Grackles’ heads and necks are a dusty yellow-brown, and the rest of their feathers, though iridescent when examined closely, are disheveled enough their beauty goes overlooked. Cornell Lab's bird identification website classifies their typical song as a, “ guttural readle-eak," while Dan Mennill's Bird Songs of the Yucatan Peninsula identifies their most common vocalization as a, "rapid sputtering which sounds like the firing of a machine gun." In a 2021 article for Texas Highways, novelist Edward Carey said their call seems man-made, artificial and sounds like, “the loud and unwelcome shrieks of rusty machinery." 

These scratchy, screeching vocalizations are as much a part of Austin's auditory landscape as the low hum of I-35 traffic. During the 2021 Cap10k race, a runner in a gigantic, unwieldy bird costume blocked traffic in the middle of the road, clutching an electric scooter with a sign that read "Grackle." This costume, which aligns grackles with the everpresent Lyft/Bird scooters Austin natives tend to loathe, demonstrates a common attitude toward grackles: they're everywhere, unwelcome and they represent an intrusion into the imagined Austin of the past. 
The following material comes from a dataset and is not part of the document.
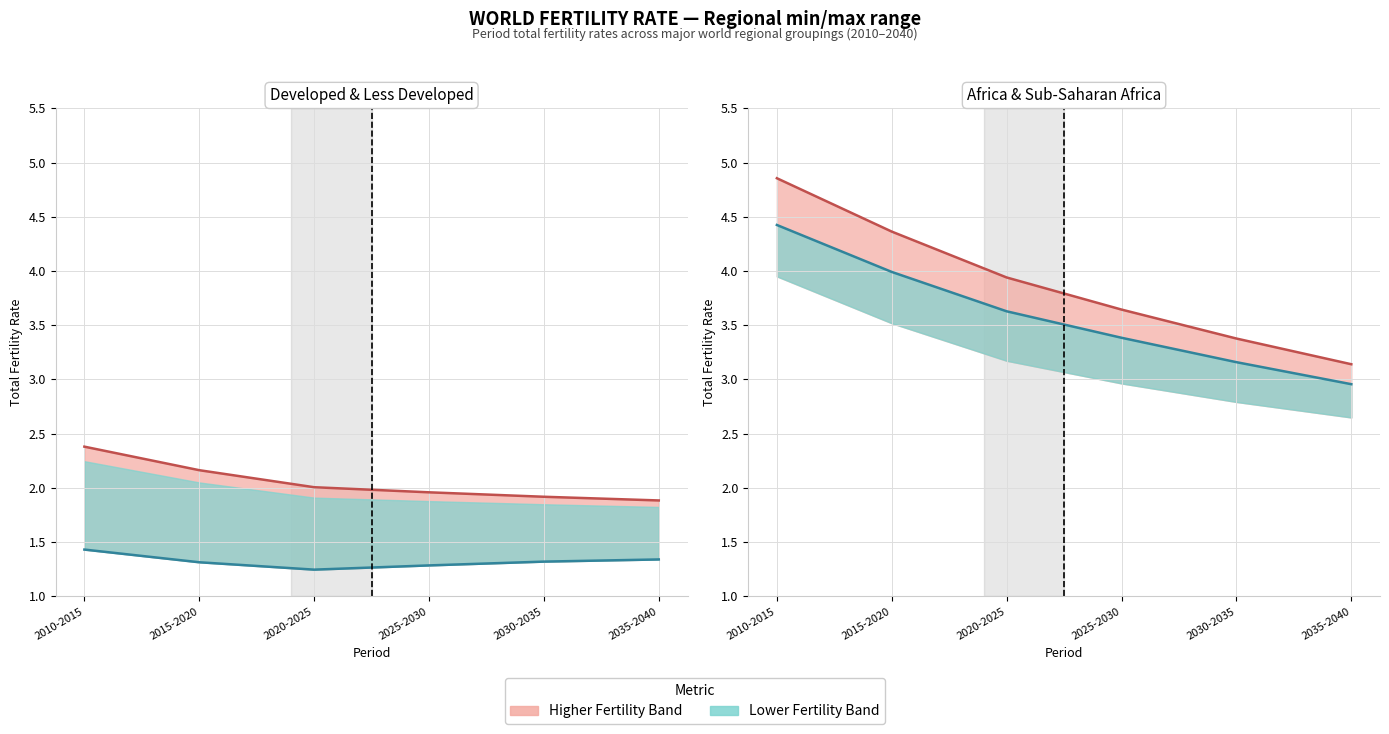

Is it true that More developed regions line equals 0.5 at 2020-2025?

False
UT professor and sculptor David Deming created a larger-than-life homage to grackles in his 1983 piece, Mystic Raven. The piece, which is considered the first contemporary monumental public sculpture in downtown Austin, was originally commissioned for a plaza off of Congress Avenue and Ninth Street. After an agreement with the Contemporary Austin, the city of Austin and the Pease Park conservancy, it was eventually installed inside of Pease Park.

 At 22 feet and nearly 12,000 pounds, it looms impressively over its viewers. The base of it is three black pillars and the top of the sculpture, which uses smaller structures and sweeping lines, points towards grackles’ speed and flight. The piece, Deming said, combines, "the spirit of a bird," with an abstract depiction of a human figure. 

When Deming began work on Mystic Raven, he said Austin was, “going through a growth spurt.” He observed people flocking to Austin, fleeing cold northern winters for the central Texas heat. 

"There were crows and grackles all over the place,” Deming said. “They'd get into your garbage at night. So they were on my mind — Not that they were a menace, but that they were there." 

The Federal Migratory Bird Treaty Act was created to protect native birds, but the Texas Parks and Wildlife Department has also stated a permit is not required to control grackles when they are considered a nuisance. 

In a representative post on the Texas Bowhunter website, user Jaybo31 wrote, "Kill em all. Personally I have never seen one that wasn't a [pain in the ass]! I hate those noisy *** things." 

Although grackles are seen as an annoyance, it is arguable they are intruders. In a 2018 column from Texas Escapes, columnist Clay Coppedge said humans actually bred them for their iridescent feathers around six hundred years ago. In what ornithologists point to as the first instance of humans intentionally relocating wild animals, the Aztec emperor Ahuitzotl brought grackles back from the Mexican lowlands to live in cities alongside humans. Their habitat gradually expanded, and grackles have been living in Texas since before Texas was a state. 

When grackles descend upon Austin in the fall, it can feel like we're the recipients of an unwelcome migration. Deming described the snowbird phenomenon of, "people leaving the cold north to go to the central South." In fact, it's the opposite— after escaping to the North and Midwest during Austin's brutal summer, the grackles are simply coming home.